Scale down the pypsa capacities to match the remind capacities by tech group. Does not scale up the pypsa capacities.

Scaling is done by groups of techs, which allows n:1 mapping of remind to pypsa techs.

Parameters:

Name	Type	Description	Default
`merged_caps`	`DataFrame`	DataFrame with the merged remind and pypsa capacities by tech group.	required
`pypsa_caps`	`DataFrame`	DataFrame with the pypsa capacities.	required
`tech_groupings`	`DataFrame`	DataFrame with the pypsa tech group names.	required

Source code in src/rpycpl/capacities_etl.py

def scale_down_pypsa_caps(
    merged_caps: pd.DataFrame, pypsa_caps: pd.DataFrame, tech_groupings: pd.DataFrame
) -> pd.DataFrame:
    """
    Scale down the pypsa capacities to match the remind capacities by tech group.
    Does not scale up the pypsa capacities.
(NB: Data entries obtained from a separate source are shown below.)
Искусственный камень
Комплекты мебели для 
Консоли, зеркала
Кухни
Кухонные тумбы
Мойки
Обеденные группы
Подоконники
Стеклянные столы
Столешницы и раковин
    Scaling is done by groups of techs, which allows n:1 mapping of remind to pypsa techs.

    Args:
        merged_caps (pd.DataFrame): DataFrame with the merged remind and pypsa capacities
             by tech group.
        pypsa_caps (pd.DataFrame): DataFrame with the pypsa capacities.
        tech_groupings (pd.DataFrame): DataFrame with the  pypsa tech group names.
    """
    merged_caps["fraction"] = merged_caps.capacity_remind / merged_caps.capacity_pypsa

    scalings = merged_caps.copy()
    # do not touch cases where remind capacity is larger than pypsa capacity
    scalings["fraction"] = scalings["fraction"].clip(upper=1)
    scalings.dropna(subset=["fraction"], inplace=True)
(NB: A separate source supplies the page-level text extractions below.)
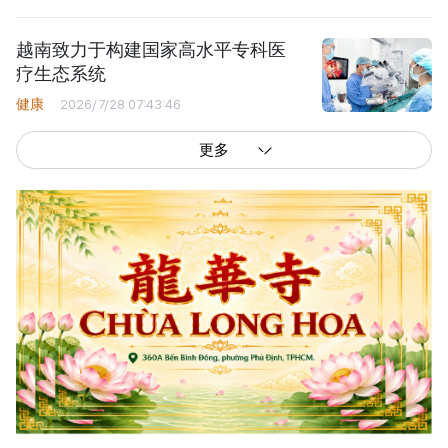
越南致力于构建国家高水平专科医
疗生态系统
健康
2026/7/28 07:43:46
更多
西贡解放报网版权所有
由越南新闻与传播部所属报刊局于2023年09月06日 签发第26/GP-CBC号许可
证
总编辑
: 阮克文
    pypsa_caps["tech_group"] = pypsa_caps.Tech.map(tech_groupings.group.to_dict())
    pypsa_caps = pypsa_caps.merge(
        scalings[["tech_group", "fraction"]],
        how="left",
        on="tech_group",
        suffixes=("", "_scaling"),
    )
    pypsa_caps.Capacity = pypsa_caps.Capacity * pypsa_caps.fraction
    return pypsa_caps